● Excerpt
################
Labor unrest, protests grow after Egypt's uprising

By Tarek El-tablawy

Associated Press

Published: Monday, Feb. 14 2011 1:40 p.m. MST

"It's hard for us to go back to work because people hate us," said one protester, a captain who was among the demonstrators. "An official funeral must be held for our martyrs."

About 150 graduates of archaeology schools, meanwhile, demonstrated outside the office of Antiquities Minister Zahi Hawass, seeking jobs and accusing him of corruption.

The protest was deeply personal, with demonstrators saying Hawass, whose "Indiana Jones"-style hat made him an iconic figure the world over, was a "showman" and a self-promoter with little regard for the welfare of thousands of archaeology students unable to find work in their field.

"He doesn't care about us," said 22-year-old Gamal El-Hanafy. "He just cares about propaganda."

Also in Cairo, about 500 employees of the Opera House demanded the dismissal of the facility's chairman, Abdel-Moneim Kamel, alleging he was corrupt.

There were also protests over pay, work conditions or to press demands for losses incurred during the uprising around the country, including in October 6th province, west of Cairo, and the northern town of Banha, where protesters blocked the road to the capital.
################
● Supplied data
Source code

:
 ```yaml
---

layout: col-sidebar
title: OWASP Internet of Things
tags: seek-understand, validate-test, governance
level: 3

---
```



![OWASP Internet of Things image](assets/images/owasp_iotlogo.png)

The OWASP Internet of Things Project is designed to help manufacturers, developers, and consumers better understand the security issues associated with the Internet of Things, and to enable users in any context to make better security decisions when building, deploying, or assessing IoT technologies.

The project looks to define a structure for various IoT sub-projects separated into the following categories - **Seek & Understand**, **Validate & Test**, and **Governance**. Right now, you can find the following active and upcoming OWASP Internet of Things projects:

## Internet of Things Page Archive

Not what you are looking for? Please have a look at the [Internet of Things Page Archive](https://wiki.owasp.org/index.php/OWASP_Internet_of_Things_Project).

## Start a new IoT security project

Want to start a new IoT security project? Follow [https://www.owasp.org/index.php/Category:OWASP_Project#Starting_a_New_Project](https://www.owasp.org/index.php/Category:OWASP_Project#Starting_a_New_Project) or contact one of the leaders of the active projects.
################
● Work instructions
Repeat the news story on labor unrest in Egypt word for word, from its headline to its last line. The listing has no connection to the news story.

● Written answer
Labor unrest, protests grow after Egypt's uprising

By Tarek El-tablawy

Associated Press

Published: Monday, Feb. 14 2011 1:40 p.m. MST

"It's hard for us to go back to work because people hate us," said one protester, a captain who was among the demonstrators. "An official funeral must be held for our martyrs."

About 150 graduates of archaeology schools, meanwhile, demonstrated outside the office of Antiquities Minister Zahi Hawass, seeking jobs and accusing him of corruption.

The protest was deeply personal, with demonstrators saying Hawass, whose "Indiana Jones"-style hat made him an iconic figure the world over, was a "showman" and a self-promoter with little regard for the welfare of thousands of archaeology students unable to find work in their field.

"He doesn't care about us," said 22-year-old Gamal El-Hanafy. "He just cares about propaganda."

Also in Cairo, about 500 employees of the Opera House demanded the dismissal of the facility's chairman, Abdel-Moneim Kamel, alleging he was corrupt.

There were also protests over pay, work conditions or to press demands for losses incurred during the uprising around the country, including in October 6th province, west of Cairo, and the northern town of Banha, where protesters blocked the road to the capital.